1. Signed informed consent prior to any study-mandated procedure;

2. Patients aged over 18 years old;

3. All women of child bearing potential and all males must practice effective
contraception during the study and be willing and able to continue contraception for
at least 30 days after their last dose of study treatment.

4. Has the ability to communicate well with the Investigator in the Dutch language and
willing to comply with the study restrictions.
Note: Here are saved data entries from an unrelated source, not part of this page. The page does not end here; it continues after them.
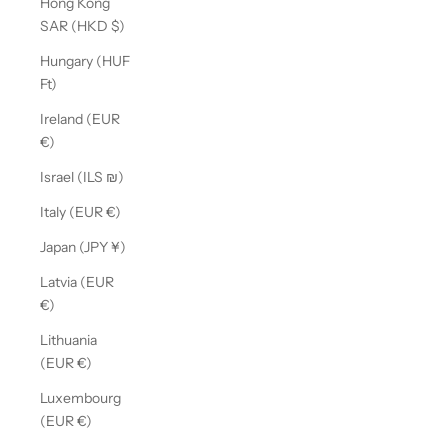
Hong Kong
SAR (HKD $)
Hungary (HUF
Ft)
Ireland (EUR
€)
Israel (ILS ₪)
Italy (EUR €)
Japan (JPY ¥)
Latvia (EUR
€)
Lithuania
(EUR €)
Luxembourg
(EUR €)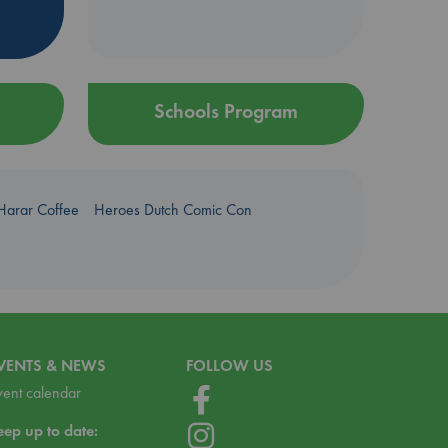
Schools Program
Harar Coffee
Heroes Dutch Comic Con
VENTS & NEWS
FOLLOW US
vent calendar
eep up to date: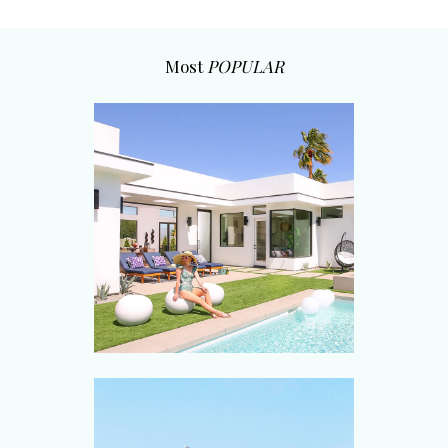
Most
POPULAR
5. Diagnosed with brain metastasis of colorectal origin and scheduled for a resection.

Exclusion Criteria:

1. History of any anaphylactic reaction;

2. Previous use of SGM-101;

3. Other malignancies either currently active or diagnosed in the last 5 years, except
adequately treated in situ carcinoma of the cervix and basal or squamous cell skin
carcinoma;

4. Laboratory abnormalities defined as:

1. Aspartate AminoTransferase, Alanine AminoTransferase, Gamma Glutamyl Transferase)
or Alkaline Phosphatase levels above 5 times the or;

2. Total bilirubin above 2 times the ULN or;

3. Serum creatinine above 1.5 times the ULN or;

4. Platelet count below 100 x 109/L or;

5. Hemoglobin below 4 mmol/L (females) or below 5 mmol/l (males);

6. Known positive test for human immunodeficiency virus (HIV), hepatitis B surface
antigen (HBsAG) or hepatitis C virus (HCV) antibody or patients with untreated
serious infections;

5. Patients pregnant or breastfeeding;

6. Any condition that the investigator considers to be potentially jeopardizing the
patient's well-being or the study objectives.